• **Exercise description**:
Return each line of the data that follows exactly as it reads.

**** Stored data

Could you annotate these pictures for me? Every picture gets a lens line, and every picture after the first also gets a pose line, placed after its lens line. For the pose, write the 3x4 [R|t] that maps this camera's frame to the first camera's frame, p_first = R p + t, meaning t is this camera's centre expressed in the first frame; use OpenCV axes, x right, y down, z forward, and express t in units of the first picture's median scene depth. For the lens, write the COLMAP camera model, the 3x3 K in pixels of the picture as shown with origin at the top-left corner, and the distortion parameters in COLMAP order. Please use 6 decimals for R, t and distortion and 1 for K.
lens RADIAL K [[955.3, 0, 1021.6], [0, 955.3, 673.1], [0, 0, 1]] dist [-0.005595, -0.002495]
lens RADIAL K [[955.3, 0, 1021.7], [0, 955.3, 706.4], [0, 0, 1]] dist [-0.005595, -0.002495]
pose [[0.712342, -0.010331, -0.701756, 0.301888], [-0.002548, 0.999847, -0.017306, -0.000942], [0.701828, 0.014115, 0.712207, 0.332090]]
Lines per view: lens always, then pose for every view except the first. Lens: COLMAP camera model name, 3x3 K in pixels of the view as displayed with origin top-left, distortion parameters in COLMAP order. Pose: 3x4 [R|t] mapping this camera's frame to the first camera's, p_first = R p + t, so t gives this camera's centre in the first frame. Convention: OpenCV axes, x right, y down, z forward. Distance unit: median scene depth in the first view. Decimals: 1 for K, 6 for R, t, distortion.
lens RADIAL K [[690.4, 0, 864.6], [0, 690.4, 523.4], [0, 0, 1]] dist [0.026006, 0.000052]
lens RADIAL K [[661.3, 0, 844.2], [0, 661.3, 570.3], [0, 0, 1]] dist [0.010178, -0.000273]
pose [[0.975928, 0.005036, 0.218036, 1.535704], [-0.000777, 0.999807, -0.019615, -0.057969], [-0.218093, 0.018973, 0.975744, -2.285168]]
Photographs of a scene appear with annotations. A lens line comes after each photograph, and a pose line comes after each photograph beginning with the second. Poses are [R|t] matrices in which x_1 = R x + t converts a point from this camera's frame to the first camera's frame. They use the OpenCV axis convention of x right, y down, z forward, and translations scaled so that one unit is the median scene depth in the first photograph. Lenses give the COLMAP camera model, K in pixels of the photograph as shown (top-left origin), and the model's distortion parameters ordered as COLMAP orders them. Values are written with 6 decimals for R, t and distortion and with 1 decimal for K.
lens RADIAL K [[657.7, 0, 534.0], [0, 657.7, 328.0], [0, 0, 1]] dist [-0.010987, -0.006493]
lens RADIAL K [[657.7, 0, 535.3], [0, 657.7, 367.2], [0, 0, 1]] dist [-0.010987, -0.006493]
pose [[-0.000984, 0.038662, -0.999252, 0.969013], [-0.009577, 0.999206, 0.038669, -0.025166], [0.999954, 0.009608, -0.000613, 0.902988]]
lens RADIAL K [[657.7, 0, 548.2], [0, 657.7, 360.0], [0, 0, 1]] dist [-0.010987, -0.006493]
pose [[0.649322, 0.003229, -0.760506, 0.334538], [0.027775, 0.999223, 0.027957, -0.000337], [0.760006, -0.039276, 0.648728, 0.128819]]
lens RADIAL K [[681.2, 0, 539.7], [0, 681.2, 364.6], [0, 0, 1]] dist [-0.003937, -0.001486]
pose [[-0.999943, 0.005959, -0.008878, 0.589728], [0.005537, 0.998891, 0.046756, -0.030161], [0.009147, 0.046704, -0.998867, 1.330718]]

********

• **Answer space**:
Could you annotate these pictures for me? Every picture gets a lens line, and every picture after the first also gets a pose line, placed after its lens line. For the pose, write the 3x4 [R|t] that maps this camera's frame to the first camera's frame, p_first = R p + t, meaning t is this camera's centre expressed in the first frame; use OpenCV axes, x right, y down, z forward, and express t in units of the first picture's median scene depth. For the lens, write the COLMAP camera model, the 3x3 K in pixels of the picture as shown with origin at the top-left corner, and the distortion parameters in COLMAP order. Please use 6 decimals for R, t and distortion and 1 for K.
lens RADIAL K [[955.3, 0, 1021.6], [0, 955.3, 673.1], [0, 0, 1]] dist [-0.005595, -0.002495]
lens RADIAL K [[955.3, 0, 1021.7], [0, 955.3, 706.4], [0, 0, 1]] dist [-0.005595, -0.002495]
pose [[0.712342, -0.010331, -0.701756, 0.301888], [-0.002548, 0.999847, -0.017306, -0.000942], [0.701828, 0.014115, 0.712207, 0.332090]]
Lines per view: lens always, then pose for every view except the first. Lens: COLMAP camera model name, 3x3 K in pixels of the view as displayed with origin top-left, distortion parameters in COLMAP order. Pose: 3x4 [R|t] mapping this camera's frame to the first camera's, p_first = R p + t, so t gives this camera's centre in the first frame. Convention: OpenCV axes, x right, y down, z forward. Distance unit: median scene depth in the first view. Decimals: 1 for K, 6 for R, t, distortion.
lens RADIAL K [[690.4, 0, 864.6], [0, 690.4, 523.4], [0, 0, 1]] dist [0.026006, 0.000052]
lens RADIAL K [[661.3, 0, 844.2], [0, 661.3, 570.3], [0, 0, 1]] dist [0.010178, -0.000273]
pose [[0.975928, 0.005036, 0.218036, 1.535704], [-0.000777, 0.999807, -0.019615, -0.057969], [-0.218093, 0.018973, 0.975744, -2.285168]]
Photographs of a scene appear with annotations. A lens line comes after each photograph, and a pose line comes after each photograph beginning with the second. Poses are [R|t] matrices in which x_1 = R x + t converts a point from this camera's frame to the first camera's frame. They use the OpenCV axis convention of x right, y down, z forward, and translations scaled so that one unit is the median scene depth in the first photograph. Lenses give the COLMAP camera model, K in pixels of the photograph as shown (top-left origin), and the model's distortion parameters ordered as COLMAP orders them. Values are written with 6 decimals for R, t and distortion and with 1 decimal for K.
lens RADIAL K [[657.7, 0, 534.0], [0, 657.7, 328.0], [0, 0, 1]] dist [-0.010987, -0.006493]
lens RADIAL K [[657.7, 0, 535.3], [0, 657.7, 367.2], [0, 0, 1]] dist [-0.010987, -0.006493]
pose [[-0.000984, 0.038662, -0.999252, 0.969013], [-0.009577, 0.999206, 0.038669, -0.025166], [0.999954, 0.009608, -0.000613, 0.902988]]
lens RADIAL K [[657.7, 0, 548.2], [0, 657.7, 360.0], [0, 0, 1]] dist [-0.010987, -0.006493]
pose [[0.649322, 0.003229, -0.760506, 0.334538], [0.027775, 0.999223, 0.027957, -0.000337], [0.760006, -0.039276, 0.648728, 0.128819]]
lens RADIAL K [[681.2, 0, 539.7], [0, 681.2, 364.6], [0, 0, 1]] dist [-0.003937, -0.001486]
pose [[-0.999943, 0.005959, -0.008878, 0.589728], [0.005537, 0.998891, 0.046756, -0.030161], [0.009147, 0.046704, -0.998867, 1.330718]]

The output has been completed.